Postmates delivery service files for IPO
Startup among several high-profile S.F. companies seeking to go public
Another San Francisco unicorn has joined the rush to charge onto the public markets.
Courier startup Postmates has confidentially filed for an initial public offering, Bloomberg News reported Thursday. Postmates confirmed the filing in a brief blog post, which said the size and price range had not yet been determined.
Founded in 2011, the company delivers restaurant meals, groceries, packaged goods and other items via a network of independent contractors who operate their own cars, mopeds or bikes.

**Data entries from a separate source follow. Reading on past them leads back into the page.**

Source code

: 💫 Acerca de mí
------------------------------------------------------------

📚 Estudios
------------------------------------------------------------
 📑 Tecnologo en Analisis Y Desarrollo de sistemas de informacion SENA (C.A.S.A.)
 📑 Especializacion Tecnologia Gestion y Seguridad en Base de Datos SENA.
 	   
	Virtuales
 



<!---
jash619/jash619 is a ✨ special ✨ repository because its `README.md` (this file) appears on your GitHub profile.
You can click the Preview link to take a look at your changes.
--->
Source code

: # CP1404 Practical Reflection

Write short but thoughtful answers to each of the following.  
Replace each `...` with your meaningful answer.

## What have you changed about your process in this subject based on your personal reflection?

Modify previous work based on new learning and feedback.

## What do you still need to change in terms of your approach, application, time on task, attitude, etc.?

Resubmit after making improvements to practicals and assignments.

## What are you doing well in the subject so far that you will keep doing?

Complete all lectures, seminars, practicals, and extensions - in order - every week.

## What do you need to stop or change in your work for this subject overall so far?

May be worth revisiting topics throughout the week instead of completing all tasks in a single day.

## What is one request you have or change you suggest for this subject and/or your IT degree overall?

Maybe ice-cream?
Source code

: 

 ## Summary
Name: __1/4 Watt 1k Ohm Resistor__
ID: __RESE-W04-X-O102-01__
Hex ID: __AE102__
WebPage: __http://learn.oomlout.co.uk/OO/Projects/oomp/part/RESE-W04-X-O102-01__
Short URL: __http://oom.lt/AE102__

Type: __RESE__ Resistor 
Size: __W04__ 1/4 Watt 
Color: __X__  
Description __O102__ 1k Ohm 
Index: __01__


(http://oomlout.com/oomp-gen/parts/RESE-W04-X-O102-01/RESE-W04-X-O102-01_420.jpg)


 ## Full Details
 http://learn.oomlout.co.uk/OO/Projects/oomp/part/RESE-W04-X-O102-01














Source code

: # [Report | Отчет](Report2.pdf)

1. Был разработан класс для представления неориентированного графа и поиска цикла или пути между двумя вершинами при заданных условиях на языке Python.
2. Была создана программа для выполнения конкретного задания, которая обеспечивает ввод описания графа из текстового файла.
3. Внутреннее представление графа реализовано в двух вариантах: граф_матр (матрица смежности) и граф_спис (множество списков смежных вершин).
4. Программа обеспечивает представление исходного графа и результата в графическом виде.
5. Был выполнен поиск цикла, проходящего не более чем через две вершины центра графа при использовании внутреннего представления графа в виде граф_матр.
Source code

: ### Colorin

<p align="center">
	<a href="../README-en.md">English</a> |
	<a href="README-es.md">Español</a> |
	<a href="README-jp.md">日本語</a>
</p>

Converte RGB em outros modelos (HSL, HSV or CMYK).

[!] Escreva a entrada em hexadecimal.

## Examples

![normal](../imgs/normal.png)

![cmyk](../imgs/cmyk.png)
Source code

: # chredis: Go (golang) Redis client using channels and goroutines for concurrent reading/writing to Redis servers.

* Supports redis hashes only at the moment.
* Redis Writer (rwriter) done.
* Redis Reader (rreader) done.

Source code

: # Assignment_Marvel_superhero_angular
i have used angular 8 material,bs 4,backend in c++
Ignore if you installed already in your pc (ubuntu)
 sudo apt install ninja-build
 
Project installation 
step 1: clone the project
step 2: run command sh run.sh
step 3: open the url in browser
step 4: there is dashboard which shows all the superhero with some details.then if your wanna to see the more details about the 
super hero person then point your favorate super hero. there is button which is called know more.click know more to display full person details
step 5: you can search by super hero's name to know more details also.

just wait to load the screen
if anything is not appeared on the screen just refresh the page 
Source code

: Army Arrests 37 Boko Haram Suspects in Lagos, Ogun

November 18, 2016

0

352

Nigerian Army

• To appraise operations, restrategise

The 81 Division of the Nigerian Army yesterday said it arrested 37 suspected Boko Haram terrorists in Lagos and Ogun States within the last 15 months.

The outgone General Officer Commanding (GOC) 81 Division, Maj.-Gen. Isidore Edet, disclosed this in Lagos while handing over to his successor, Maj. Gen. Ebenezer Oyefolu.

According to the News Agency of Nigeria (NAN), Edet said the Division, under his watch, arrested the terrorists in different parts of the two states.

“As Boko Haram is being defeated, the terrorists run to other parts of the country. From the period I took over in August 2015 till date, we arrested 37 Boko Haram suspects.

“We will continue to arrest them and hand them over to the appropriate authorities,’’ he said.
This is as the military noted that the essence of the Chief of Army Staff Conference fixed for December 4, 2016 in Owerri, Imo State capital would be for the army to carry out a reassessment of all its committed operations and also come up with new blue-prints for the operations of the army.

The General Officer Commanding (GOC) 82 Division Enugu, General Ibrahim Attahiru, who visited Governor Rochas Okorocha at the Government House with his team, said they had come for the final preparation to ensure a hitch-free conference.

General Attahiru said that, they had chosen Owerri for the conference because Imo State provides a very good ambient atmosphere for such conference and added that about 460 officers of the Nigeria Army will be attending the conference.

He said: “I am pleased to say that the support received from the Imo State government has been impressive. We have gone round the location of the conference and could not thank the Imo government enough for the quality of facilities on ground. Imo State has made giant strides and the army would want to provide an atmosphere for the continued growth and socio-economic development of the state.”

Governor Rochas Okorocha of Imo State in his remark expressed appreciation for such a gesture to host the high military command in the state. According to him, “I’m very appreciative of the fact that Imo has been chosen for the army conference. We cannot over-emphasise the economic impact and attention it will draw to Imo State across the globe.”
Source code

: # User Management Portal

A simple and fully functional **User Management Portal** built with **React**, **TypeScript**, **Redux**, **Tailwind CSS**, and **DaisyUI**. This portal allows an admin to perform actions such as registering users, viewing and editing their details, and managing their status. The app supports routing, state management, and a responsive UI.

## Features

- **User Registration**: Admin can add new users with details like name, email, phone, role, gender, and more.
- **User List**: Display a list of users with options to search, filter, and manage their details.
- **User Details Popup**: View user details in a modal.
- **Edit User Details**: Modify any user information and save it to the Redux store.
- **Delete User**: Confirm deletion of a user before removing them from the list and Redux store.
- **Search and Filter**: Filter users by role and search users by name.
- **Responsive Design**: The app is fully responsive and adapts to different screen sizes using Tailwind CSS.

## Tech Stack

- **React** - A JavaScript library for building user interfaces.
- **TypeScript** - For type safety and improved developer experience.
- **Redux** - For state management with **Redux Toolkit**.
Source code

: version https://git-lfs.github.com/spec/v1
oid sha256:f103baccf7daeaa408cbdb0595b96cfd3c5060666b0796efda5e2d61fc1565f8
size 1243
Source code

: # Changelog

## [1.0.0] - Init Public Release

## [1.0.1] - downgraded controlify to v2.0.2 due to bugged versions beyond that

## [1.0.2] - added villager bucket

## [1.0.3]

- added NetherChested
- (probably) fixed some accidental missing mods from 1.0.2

The company has recently experimented with deliveries via autonomous cars and sidewalk robots.
Postmates has $678 million in venture backing, including $100 million raised in January, which gave it a private-market valuation of $1.85 billion.
Postmates competes with a raft of on-demand delivery companies, most of them dedicated to restaurant meals, including UberEats, DoorDash, Grubhub and Caviar.
Postmates differentiates itself from competitors by delivering other types of items, including Walmart grocery orders, Apple Store products and Shopify e-commerce items. It also offers subscriptions for users who pay a monthly fee of $9.99 for unlimited deliveries.
San Francisco ride-hailing giants Lyft and Uber also filed confidential documents with the Securities and Exchange Commission in December as a prelude to going public. San
Francisco’s Slack, which handles workplace messaging, filed confidential IPO papers Monday.
These companies are taking advantage of a 2012 law, expanded in 2017 to all firms, that allows pre-IPO companies to shield their finances from public scrutiny while they answer regulators’ questions. Eventually, however, they will have to make their filings public at least 15 days before they embark on roadshows to pitch their companies to analysts, fund managers and potential investors.
IPO filings are likely to be stalled because of delays caused by the federal government shutdown. During the 35-day partial shutdown, which ended Jan. 25, the SEC’s limited staff couldn’t review company filings, focusing instead on emergency situations. That created a backlog. The prospect looms of another government shutdown this month.
These pre-IPO companies have something else in common: They don’t make money.
Analysts say that many investors value warp-speed growth over profit generation, a theory that will be put to the test on Wall Street this year.